And no, England will not have a national cryptocurrency soon, he says.
Amid cryptocurrencies sprouting left and right like mushrooms, and with cryptocurrency values playing rollercoaster, it’s not unexpected that regulators will want some order to the madness. And Bank of England governor Mark Carney wants regulation to tame the unruly cryptocurrency trade.
“The time has come to hold the crypto-asset ecosystem to the same standards as the rest of the financial system,” Bank of England governor Mark Carney said in a speech at Bloomberg’s European headquarters in London.
And while he agrees that cryptocurrency may be “the future of money,” he says the cryptocurrencies currently in existence are not “that future.”
“It does point the way in many respects to the future of money,” Carney said. “For many reasons the crypto-assets in your digital wallets are unlikely to be the future of money.”
He also laments the volatility of cryptocurrencies, which he calculated to be on average over 25 times that of the US equities market last year, implying their lack of intrinsic value. He does not, however, dismiss cryptocurrencies or blockchain technology. He just thinks that regulations must be put in place to protect the market and ensure illegal activities don’t thrive.
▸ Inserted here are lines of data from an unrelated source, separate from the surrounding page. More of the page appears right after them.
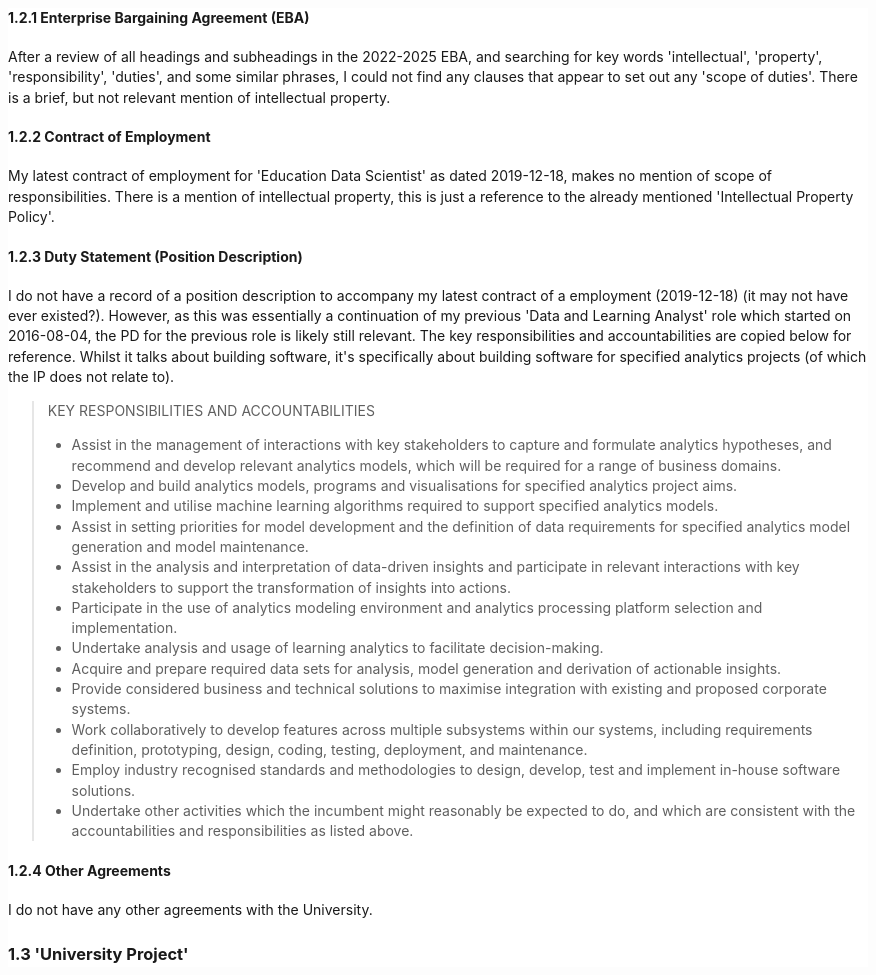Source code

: #### 1.2.1 Enterprise Bargaining Agreement (EBA)

After a review of all headings and subheadings in the 2022-2025 EBA, and searching for key words 'intellectual', 'property', 'responsibility', 'duties', and some similar phrases, I could not find any clauses that appear to set out any 'scope of duties'. There is a brief, but not relevant mention of intellectual property.

#### 1.2.2 Contract of Employment

My latest contract of employment for 'Education Data Scientist' as dated 2019-12-18, makes no mention of scope of responsibilities. There is a mention of intellectual property, this is just a reference to the already mentioned 'Intellectual Property Policy'.

#### 1.2.3 Duty Statement (Position Description)

I do not have a record of a position description to accompany my latest contract of a employment (2019-12-18) (it may not have ever existed?). However, as this was essentially a continuation of my previous 'Data and Learning Analyst' role which started on 2016-08-04, the PD for the previous role is likely still relevant. The key responsibilities and accountabilities are copied below for reference. Whilst it talks about building software, it's specifically about building software for specified analytics projects (of which the IP does not relate to).

> KEY RESPONSIBILITIES AND ACCOUNTABILITIES
>
> - Assist in the management of interactions with key stakeholders to capture and formulate analytics hypotheses, and recommend and develop relevant analytics models, which will be required for a range of business domains.
> - Develop and build analytics models, programs and visualisations for specified analytics project aims.
> - Implement and utilise machine learning algorithms required to support specified analytics models.
> - Assist in setting priorities for model development and the definition of data requirements for specified analytics model generation and model maintenance.
> - Assist in the analysis and interpretation of data-driven insights and participate in relevant interactions with key stakeholders to support the transformation of insights into actions.
> - Participate in the use of analytics modeling environment and analytics processing platform selection and implementation.
> - Undertake analysis and usage of learning analytics to facilitate decision-making.
> - Acquire and prepare required data sets for analysis, model generation and derivation of actionable insights.
> - Provide considered business and technical solutions to maximise integration with existing and proposed corporate systems.
> - Work collaboratively to develop features across multiple subsystems within our systems, including requirements definition, prototyping, design, coding, testing, deployment, and maintenance.
> - Employ industry recognised standards and methodologies to design, develop, test and implement in-house software solutions.
> - Undertake other activities which the incumbent might reasonably be expected to do, and which are consistent with the accountabilities and responsibilities as listed above.

#### 1.2.4 Other Agreements

I do not have any other agreements with the University.

### 1.3 'University Project'

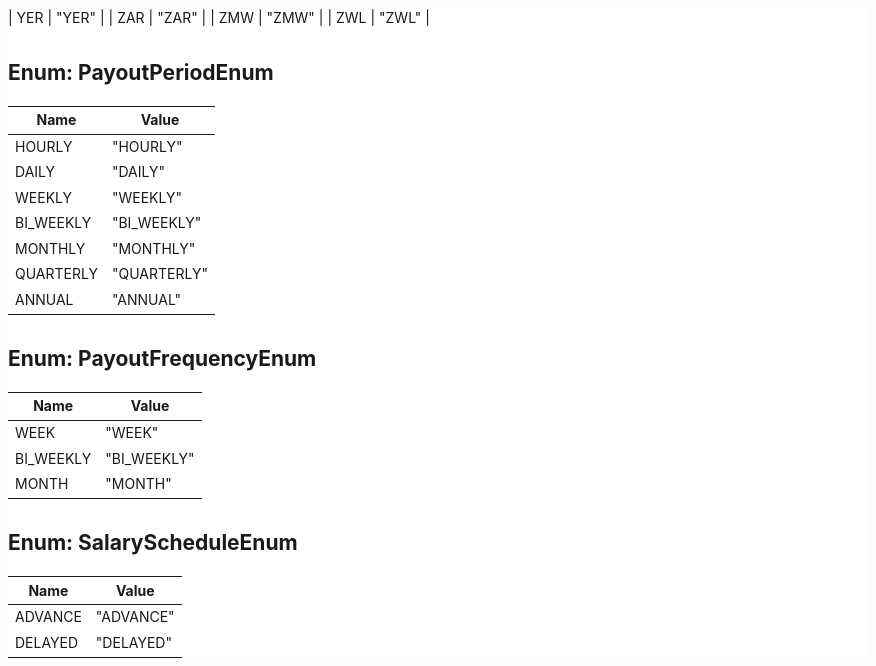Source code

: | YER | &quot;YER&quot; |
| ZAR | &quot;ZAR&quot; |
| ZMW | &quot;ZMW&quot; |
| ZWL | &quot;ZWL&quot; |



## Enum: PayoutPeriodEnum

| Name | Value |
|---- | -----|
| HOURLY | &quot;HOURLY&quot; |
| DAILY | &quot;DAILY&quot; |
| WEEKLY | &quot;WEEKLY&quot; |
| BI_WEEKLY | &quot;BI_WEEKLY&quot; |
| MONTHLY | &quot;MONTHLY&quot; |
| QUARTERLY | &quot;QUARTERLY&quot; |
| ANNUAL | &quot;ANNUAL&quot; |



## Enum: PayoutFrequencyEnum

| Name | Value |
|---- | -----|
| WEEK | &quot;WEEK&quot; |
| BI_WEEKLY | &quot;BI_WEEKLY&quot; |
| MONTH | &quot;MONTH&quot; |



## Enum: SalaryScheduleEnum

| Name | Value |
|---- | -----|
| ADVANCE | &quot;ADVANCE&quot; |
| DELAYED | &quot;DELAYED&quot; |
“But that is not meant to dismiss them. Their core technology is already having an impact. Bringing crypto-assets into the regulatory tent could potentially catalyze innovations to serve the public better.”
“A better path would be to regulate elements of the crypto-asset ecosystem to combat illicit activities, promote market integrity, and protect the safety and soundness of the financial system,” he said. “Being part of the financial system brings enormous privileges, but with them great responsibilities.”
While crypto-enthusiasts enjoy the current freedom of the industry, several experts have been pointing out that this “anarchy” can’t go on forever. And because some malicious actors take advantage of loopholes, both legal and technological, that enable them to instigate cybercrime seemingly without repercussions, protective rules are being considered by legislators. KYC/AML (know-your-client/anti-money laundering) and anti-terrorism financing have been in place to help combat such crimes. In the US, legislators admit there are still “gaps” to be filled, but say they are confident they can get on top of it.